After a quiet first few months, the Prime Minister has finally put some flesh on the bones of her Brexit strategy, announcing at the Conservative Party conference a timetable and the formal means by which she intends to decouple the UK from the EU. The Great Repeal Bill – highly likely to feature in next year’s Queen’s Speech – will repeal the 1972 European Communities Act, and end the legal supremacy of European law in the UK.
This was music to the ears of many of her Eurosceptic backbenchers, some of whom were already becoming restless at what appeared to be the Government’s ‘slow-motion’ approach to Brexit. This announcement will have buoyed their spirits.

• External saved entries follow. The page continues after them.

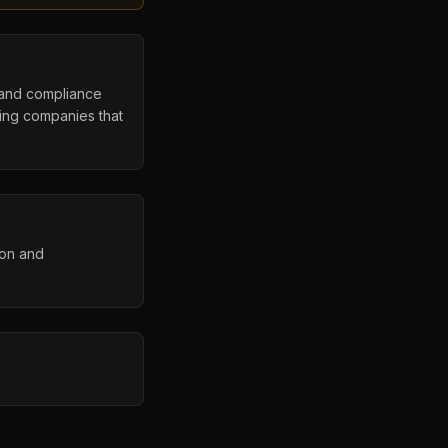
s, and compliance
ing companies that
ion and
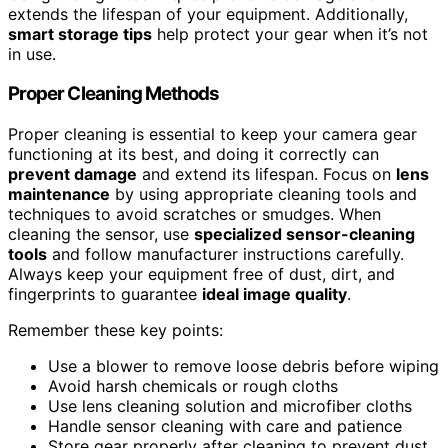
extends the lifespan of your equipment. Additionally,
smart storage tips
help protect your gear when it’s not
in use.
Proper Cleaning Methods
Proper cleaning is essential to keep your camera gear
functioning at its best, and doing it correctly can
prevent damage
and extend its lifespan. Focus on
lens
maintenance
by using appropriate cleaning tools and
techniques to avoid scratches or smudges. When
cleaning the sensor, use
specialized sensor-cleaning
tools
and follow manufacturer instructions carefully.
Always keep your equipment free of dust, dirt, and
fingerprints to guarantee
ideal image quality
.
Remember these key points:
Use a blower to remove loose debris before wiping
Avoid harsh chemicals or rough cloths
Use lens cleaning solution and microfiber cloths
Handle sensor cleaning with care and patience
Store gear properly after cleaning to prevent dust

However, the Prime Minister faces a difficult challenge as she engineers this ground-breaking piece of legislation through Parliament. The Liberal Democrats and the SNP can confidently be expected to vote against the Bill, but what about the Labour Party?

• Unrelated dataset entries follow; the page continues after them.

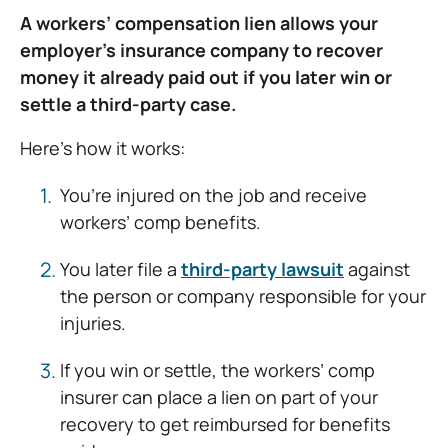
A workers’ compensation lien allows your
employer’s insurance company to recover
money it already paid out if you later win or
settle a third-party case.
Here’s how it works:
You’re injured on the job and receive
workers’ comp benefits.
You later file a
third-party lawsuit
against
the person or company responsible for your
injuries.
If you win or settle, the workers’ comp
insurer can place a lien on part of your
recovery to get reimbursed for benefits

Should Labour oppose the Bill, the Prime Minister may find herself relying on a handful of votes from Eurosceptic Labour backbenchers and the DUP, particularly if other Conservatives follow veteran MP Ken Clarke, who has announced his intention to oppose Brexit in Parliament. It is difficult to envisage Jeremy Corbyn letting the Prime Minister off the hook so easily by instructing his MPs to support the Government. Indeed another free vote could be a convenient way for him to paper over the cracks in his party, but could also further claims about his ‘directionless’ leadership.

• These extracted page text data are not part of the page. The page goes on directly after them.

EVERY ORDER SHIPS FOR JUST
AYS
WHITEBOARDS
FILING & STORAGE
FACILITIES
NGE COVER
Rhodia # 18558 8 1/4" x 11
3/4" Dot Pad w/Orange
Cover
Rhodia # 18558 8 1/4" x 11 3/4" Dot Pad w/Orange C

If a deal is stitched together, it is likely to run into further problems in the House of Lords where there has long been a pro-EU majority. Brexit allows them to further indulge their new-found taste for enacting defeats upon the Government. Some Peers have already stated publicly their intention to block Brexit when the issue comes before the House.
If successful, the situation could get very messy. The Prime Minister could invoke the Parliament Act, a rarely used mechanism used to resolve disputes by asserting the primacy of the Commons over the Lords – something she is unlikely to be keen on doing. Alternatively she might resolve the deadlock by seeking a dissolution of Parliament and forcing a General Election – something she is probably even less keen on.
On top of that, Scotland’s Brexit Minister, Michael Russell has said that the Scottish Parliament might block the Bill by defeating a legislative consent motion which he claims is formally required to give effect to the Bill.
There are few certainties in politics, but we can be sure that the Prime Minister is right in saying there will be ‘bumps in the road’ as she navigates the most significant political and constitutional changes of modern times through a divided Parliament. But how and where it will all end, no one can be quite sure.